Because we can tune in to the 24 hour news channel that confirms all of our biases and surround ourselves on social media with people who already think the things we think, it is historically easy for us to get stuck in our thinking. Our minds have never been that elastic in the first place, but something about the age in which we live makes them even more brittle.
But repentance, a rearrangement of the mind, is an important part of the Christian life and Christians who want to faithfully follow God into the truth He reveals owe him a flexible mind.
1. Develop Challenging Friendships
We all know that friendship likes to follow affinity. Making a friend out of someone who sees the world differently, who has different values and enthusiasms, can feel like telling the water to flow upstream. But it's possible and it's worth it. The biggest obstacle to developing challenging friendships is our own laziness, and this is strange. I am a pastor who will work very hard and move mountains to build a church for the benefit of people I can't be bothered to develop friendships with. This should not be so.
2. Make a Habit of Acting on Repentance
In James 1:23 we are told that it is not enough to be hearers of the truth. If we hear the truth and acknowledge the truth but fail to act on the truth we will survive that encounter with the truth unchanged. If I am persuaded, for instance, that I should be giving a certain percentage of my income to God but drag my feet about acting on that conviction for a week that turns into a month and then into a year can I really say that my mind has been changed?
3. Turn Up Your Mental Thermostat
Our minds, like our bodies, get stiff from spending too much time on the couch. Warming our minds up to make them more receptive to repentance involves considering books or people that make arguments that are difficult to understand, that use unfamiliar vocabulary, and that require sustained attention.
4. Learn to View Repentance as a Triumph and not a Defeat
Because we don't tend to change our minds until we've lost every argument, the matter of repentance gets strongly associated with defeat. But in the search for truth my greatest adversary is my own mind, and not some debate opponent. My mind is not some pure arbiter of perceived truth. It is polluted with the corruption of my heart and the current of my will. When I can get my mind to align with a truth it resisted this has to be considered a victory, even if it's the sort of victory that gets accomplished by my loss.
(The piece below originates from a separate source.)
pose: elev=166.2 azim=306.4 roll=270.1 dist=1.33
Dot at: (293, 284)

5. Submit to the Mind of God, Even when Your Own Mind Won't Submit to You.
In the garden on the cusp of his crucifixion, Jesus poignantly asked that he be spared the suffering that was about to fall on him. "Nevertheless, not as I will, but as you will." Don't let success in repentance be the limiting factor in your obedience. Sometimes the mind only catches up with the truth when obedience has created the conditions for repentance.
God bless you as you follow Jesus into all truth.